Israel will become only the fourth nation to successfully land on the moon if its robotic spacecraft Beresheet touches down softly on Thursday.
A potential so-called hard landing will mean Israel joins a longer list of nations which have simply littered our primary satellite.
But unlike the successful American, Russian, and Chinese lunar missions before it – and even unlike the unsuccessful ones – the Israeli trip to the moon is principally a privately funded enterprise, launched by an organisation called SpaceIL.
On Thursday, the Beresheet robot will aim to land on the near-side of the moon, potentially marking the latest milestone in the growth of private enterprise in the space exploration sector.
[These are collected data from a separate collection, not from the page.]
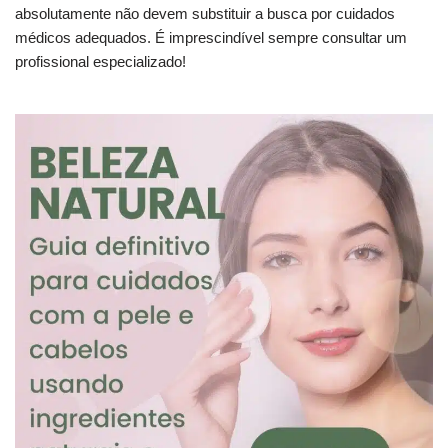
absolutamente não devem substituir a busca por cuidados
médicos adequados. É imprescindível sempre consultar um
profissional especializado!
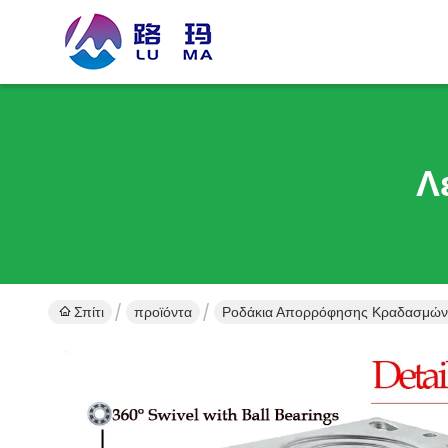
Λ
Σπίτι
προϊόντα
Ροδάκια Απορρόφησης Κραδασμών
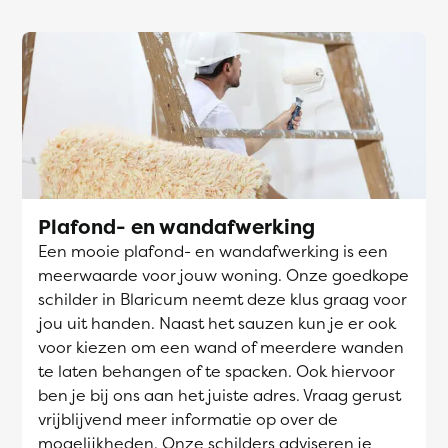
Plafond- en wandafwerking
Een mooie plafond- en wandafwerking is een
meerwaarde voor jouw woning. Onze goedkope
schilder in Blaricum neemt deze klus graag voor
jou uit handen. Naast het sauzen kun je er ook
voor kiezen om een wand of meerdere wanden
te laten behangen of te spacken. Ook hiervoor
ben je bij ons aan het juiste adres. Vraag gerust
vrijblijvend meer informatie op over de
mogelijkheden. Onze schilders adviseren je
After a two-month journey covering roughly four million miles (6.5m km) as it orbited the Earth at a steadily increasing distance until it fell to the gravitational pull of the moon, the culmination of the $100m mission will be a nervous affair.
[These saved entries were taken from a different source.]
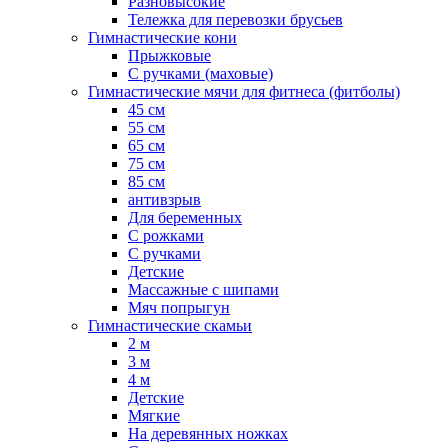
Разновысокие
Тележка для перевозки брусьев
Гимнастические кони
Прыжковые
С ручками (маховые)
Гимнастические мячи для фитнеса (фитболы)
45 см
55 см
65 см
75 см
85 см
антивзрыв
Для беременных
С рожками
С ручками
Детские
Массажные с шипами
Мяч попрыгун
Гимнастические скамьи
2 м
3 м
4 м
Детские
Мягкие
На деревянных ножках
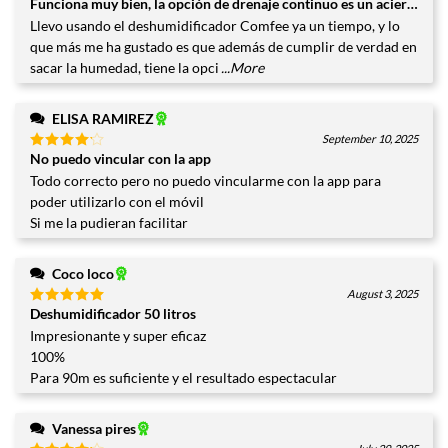
Funciona muy bien, la opción de drenaje continuo es un acierto
Valorado
con
5
de
Llevo usando el deshumidificador Comfee ya un tiempo, y lo
5
que más me ha gustado es que además de cumplir de verdad en
sacar la humedad, tiene la opci
...More
ELISA RAMIREZ
September 10, 2025
No puedo vincular con la app
Valorado
con
4
Todo correcto pero no puedo vincularme con la app para
de 5
poder utilizarlo con el móvil
Si me la pudieran facilitar
Coco loco
August 3, 2025
Deshumidificador 50 litros
Valorado
con
5
de
Impresionante y super eficaz
5
100%
Para 90m es suficiente y el resultado espectacular
Vanessa pires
The spacecraft weighs 1,290lbs (585kg) and was built by Israel’s non-profit venture SpaceIL alongside the state-owned defence contractor Israel Aerospace Industries.
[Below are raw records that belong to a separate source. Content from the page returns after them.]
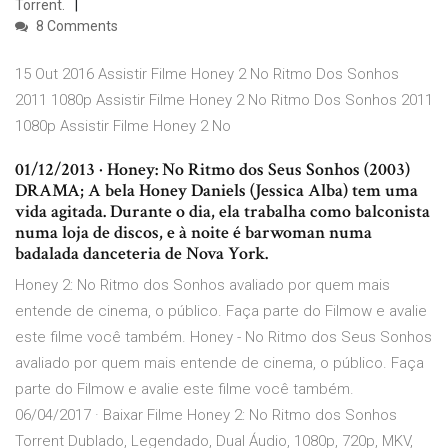
Torrent.
8 Comments
15 Out 2016 Assistir Filme Honey 2 No Ritmo Dos Sonhos
2011 1080p Assistir Filme Honey 2 No Ritmo Dos Sonhos 2011
1080p Assistir Filme Honey 2 No
01/12/2013 · Honey: No Ritmo dos Seus Sonhos (2003)
DRAMA; A bela Honey Daniels (Jessica Alba) tem uma
vida agitada. Durante o dia, ela trabalha como balconista
numa loja de discos, e à noite é barwoman numa
badalada danceteria de Nova York.
Honey 2: No Ritmo dos Sonhos avaliado por quem mais
entende de cinema, o público. Faça parte do Filmow e avalie
este filme você também. Honey - No Ritmo dos Seus Sonhos
avaliado por quem mais entende de cinema, o público. Faça
parte do Filmow e avalie este filme você também.
06/04/2017 · Baixar Filme Honey 2: No Ritmo dos Sonhos
Torrent Dublado, Legendado, Dual Áudio, 1080p, 720p, MKV,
A soft touchdown would rank alongside the successful landing and recycling of SpaceX’s Falcon 9 rockets, which have drastically reduced the cost of orbital launches, and notably the rocket that took Beresheet into space.
Historically, space exploration, especially orbital launches which involve the spacecraft going high enough to complete an orbit of the Earth, has been so expensive and offered such uncertain returns on investment that it could only be funded by states.
When rocket technology was mature enough to get humans into orbit in the late 1950s, the space race between the US and USSR led to those rivals dominating the space launch scene, despite launch attempts from Japan, China, and European space agency nations.
But those launches came at considerable expense. During the height of the space race, NASA’s budget stretched to more than 4.4% of the entire US federal government budget – compared to less than 0.5% in 2017.
It is difficult to establish comparable figures for Russia’s space programme due to the multiple agencies involved and their military purpose meaning they were kept as state secrets, but the investment much have been equally considerable.
But the restrictive costs of launches are in steep decline.
Data analysis by Sky News shows that, since the 1990s, the private sector has driven investment in space exploration while states decreased the number of launches they were undertaking.
The high number of launches before this period was certainly driven by international competition.
Public funding for orbital launches rapidly shrank following the dissolution of the USSR in 1991, although private sector launches didn’t outnumber Russian efforts until near the end of the millennium.
The growing private sector in space exploration can trace its original successes to Arianespace, a multinational company based in Paris which became the world’s first commercial launch service provider in 1980.
The French multinational currently has the highest number of orbital launches among private space companies with 261, but also operates with very few competitors – only Starsem in France accounts for the region’s other 20 launches.
This compares with a much more diverse market in the US, where 17 companies (compared to three in Russia and two in Japan) have accounted for 514 launches.
The United Launch Alliance between Boeing and Lockheed Martin – which had a monopoly on private US military launch contracts for more than a decade – counts 131 launches to date (Boeing: 60, Lockheed: 71), while Elon Musk’s SpaceX accounts for 68 more.
Some of those launches were paid for with public sector contracts, but real public launch rates have only seen any recovery since the early 2000s courtesy of China beginning to increase its investment in space exploration following a restructuring of its space agency.
Over the last 10 years, China’s National Space Administration has been the only state agency to significantly increase its number of orbital launches.
Yet even in the socialist republic of China, private capital has been sought for commercial space exploration.
A report in technology magazine Quartz in March noted a number of start-ups seeking to enter the launch market in China, although no state contracts have yet been confirmed.